= Stub Series Terminated Logic =

Electrical standards

Stub Series Terminated Logic (SSTL) is a group of electrical standards for driving transmission lines commonly used with DRAM based DDR memory IC's and memory modules. SSTL is primarily designed for driving the DDR (double-data-rate) SDRAM modules used in computer memory; however, it is also used in other applications, notably some PCI Express PHYs and other high-speed devices.
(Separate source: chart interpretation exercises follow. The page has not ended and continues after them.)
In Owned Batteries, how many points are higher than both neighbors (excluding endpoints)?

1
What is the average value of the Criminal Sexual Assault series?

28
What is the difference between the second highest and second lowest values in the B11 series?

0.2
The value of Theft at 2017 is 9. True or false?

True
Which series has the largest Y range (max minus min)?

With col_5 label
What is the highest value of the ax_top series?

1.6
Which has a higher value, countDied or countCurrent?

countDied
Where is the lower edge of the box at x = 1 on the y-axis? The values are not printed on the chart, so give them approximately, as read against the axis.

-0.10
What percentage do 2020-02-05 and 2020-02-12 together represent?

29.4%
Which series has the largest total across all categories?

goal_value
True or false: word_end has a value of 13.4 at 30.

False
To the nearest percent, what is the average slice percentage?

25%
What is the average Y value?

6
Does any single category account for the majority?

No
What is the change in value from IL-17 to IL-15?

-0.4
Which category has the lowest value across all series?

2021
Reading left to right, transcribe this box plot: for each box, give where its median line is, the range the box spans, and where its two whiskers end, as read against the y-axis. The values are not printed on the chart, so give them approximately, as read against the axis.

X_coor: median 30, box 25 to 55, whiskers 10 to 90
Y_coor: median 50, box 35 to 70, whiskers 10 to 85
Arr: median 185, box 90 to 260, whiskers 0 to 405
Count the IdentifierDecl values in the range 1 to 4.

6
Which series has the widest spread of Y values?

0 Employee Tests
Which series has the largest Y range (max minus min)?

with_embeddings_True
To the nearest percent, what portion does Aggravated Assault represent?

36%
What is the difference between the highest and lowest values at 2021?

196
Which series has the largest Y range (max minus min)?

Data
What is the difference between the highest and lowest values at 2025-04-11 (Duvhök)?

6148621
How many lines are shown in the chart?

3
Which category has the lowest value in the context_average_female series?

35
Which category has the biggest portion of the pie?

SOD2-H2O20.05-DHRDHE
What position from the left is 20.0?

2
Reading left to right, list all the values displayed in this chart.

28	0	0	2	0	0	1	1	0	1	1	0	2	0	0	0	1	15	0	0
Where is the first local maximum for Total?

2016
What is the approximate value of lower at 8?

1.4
Four voltage levels for SSTL are defined:
- SSTL_3, 3.3 V, defined in EIA/JESD8-8 1996
- SSTL_2, 2.5 V, defined in EIA/JESD8-9B 2002 used in DDR among other things.
- SSTL_18, 1.8 V, defined in EIA/JESD8-15A, used in DDR2 among other things.
- SSTL_15, 1.5 V, used in DDR3 among other things.

SSTL_3 uses a reference of 0.45 * VDDQ (1.5 V). SSTL_2 and SSTL_18 reference a voltage that is exactly VDDQ / 2 (1.25 V and 0.9 V respectively).

SSTL_3 and SSTL_2 support two termination classes (50 ohm or 25 ohm load). SSTL_18 only supports one (25 ohm load).